LXC resource allocation

Resource Value Notes
RAM 3072 MB Headless Chrome is the main consumer (~300-500MB per tab)
Cores 2
Disk 16 GB rootfs Archives on urahara, so rootfs stays small

RAM guidance

Archiving activity Expected RAM
Idle (no archiving) ~200 MB
Screenshot (1 URL) ~500 MB - 1 GB
DOM + wget + WARC (1 URL) ~300-500 MB
Media download (yt-dlp) ~300-500 MB
Peak (Chrome + wget + yt-dlp) ~1.5-2 GB

ArchiveBox processes URLs sequentially by default. If you see OOM, increase LXC RAM:

pct set 128 --memory 4096

Disk usage on urahara

Reddit post archives average 5-10 MB. General web pages 1-5 MB. Media varies widely.

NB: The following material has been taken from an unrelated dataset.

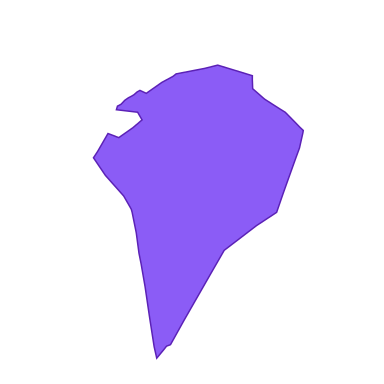 outline of Santa María Nduayaco, Oaxaca, Mexico, rotated 54°
{"feature_id": "50627088B11390795359307", "entity_name": "Santa María Nduayaco", "entity_type": "district", "adm_level": 2, "iso_a3": "MEX", "parent_name": "Mexico", "parent_adm1": "Oaxaca", "projection": "robinson", "projection_center": [-97.514, 17.403], "detail": "fine", "context": "isolated", "style": "filled", "palette": "violet", "viewbox_px": 384, "rotation_deg": 54, "n_neighbors": 0, "source": "geoboundaries", "source_scale": "gbopen_adm2", "svg_char_len": 1164}
<svg xmlns="http://www.w3.org/2000/svg" viewBox="0 0 384 384"><g transform="rotate(54 192 192)"><path d="M305.7,318.2L304.3,312.7L302.8,306.9L301.9,303.8L301.8,302.9L302.8,299.5L302.8,299.0L291.0,273.6L269.7,226.2L258.1,200.2L257.1,159.5L258.2,135.5L246.6,118.9L240.5,110.0L225.9,88.6L219.6,79.2L209.3,67.5L207.6,65.8L202.8,66.7L196.3,67.6L182.3,69.7L175.9,72.3L169.8,74.7L159.8,78.6L157.8,79.1L152.9,80.2L144.1,82.2L138.6,78.5L136.5,77.1L133.4,74.8L104.5,96.6L104.3,97.0L99.4,109.2L87.1,135.4L87.3,139.2L85.6,152.0L85.4,164.9L85.3,171.0L79.2,174.4L78.8,177.7L79.2,181.8L78.9,184.9L78.4,188.1L78.3,192.5L79.3,197.7L79.0,200.2L78.7,201.8L81.0,204.8L95.5,189.1L103.1,189.9L104.3,190.0L104.6,193.8L104.8,195.6L104.9,197.6L104.9,198.0L105.1,199.9L105.2,201.7L105.3,202.2L105.2,203.3L105.2,205.3L105.0,217.1L105.0,219.2L104.6,219.5L102.7,220.8L101.5,221.5L100.3,222.3L99.1,223.1L97.7,224.0L95.3,225.6L103.8,244.7L106.4,251.6L127.7,252.3L155.1,249.6L167.2,250.9L168.2,251.0L168.8,251.1L169.0,251.1L170.4,251.3L173.3,252.4L192.3,261.1L210.4,270.9L220.2,275.4L241.0,285.6L268.5,300.0L295.0,313.6L305.7,318.2Z" fill="#8b5cf6" stroke="#5b21b6" stroke-width="1.5"/></g></svg>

Bookmark count Estimated archive size
1,000 5-15 GB
5,000 35-50 GB
10,000 70-100 GB

Troubleshooting

API wrapper returns 401

Check the Bearer token matches the one in Vault at secret/data/archivebox -> api_key. Also verify the token matches what's in n8n's .env as ARCHIVEBOX_API_KEY.

API wrapper returns 500 or timeout

Check the archivebox container is healthy and the /data volume is shared:

ssh [email protected] docker exec archivebox-api curl -s http://localhost:8001/health
ssh [email protected] docker exec archivebox-api ls /data/index.sqlite3

ArchiveBox returns 403 when accessing via browser

oauth2-proxy is blocking. Check:

  1. PocketID OIDC client exists with correct callback URL
  2. oauth2-proxy container is running on LXC 119: {container_name="oauth2-proxy-archivebox"}
  3. Caddy is routing archive.eva-00.network to 192.168.1.119:8592

wget/WARC not running despite being enabled

In v0.7.3, WARC generation requires SAVE_WGET=True (wget produces the WARC). Both must be enabled. Check:

ssh [email protected] docker exec archivebox archivebox config --get SAVE_WGET
ssh [email protected] docker exec archivebox archivebox config --get SAVE_WARC

"output.html does not exist" in web UI

This happens when --overwrite creates new snapshot directories with different timestamps while DB still points to the original. Fix:

# Re-run missing extractors on original snapshot
ssh [email protected] docker exec archivebox archivebox update

yt-dlp not downloading media

Check yt-dlp is installed and up to date:

ssh [email protected] docker exec archivebox yt-dlp --version

Archives not appearing in /mnt/archivebox/archive

Verify the bind mount is active:

ssh [email protected] df -h /mnt/archivebox/archive
ssh [email protected] ls -la /mnt/archivebox/archive/

If empty, check Proxmox bind mount config for LXC 128.

Clear the _oauth2_archivebox cookie in your browser, or try incognito.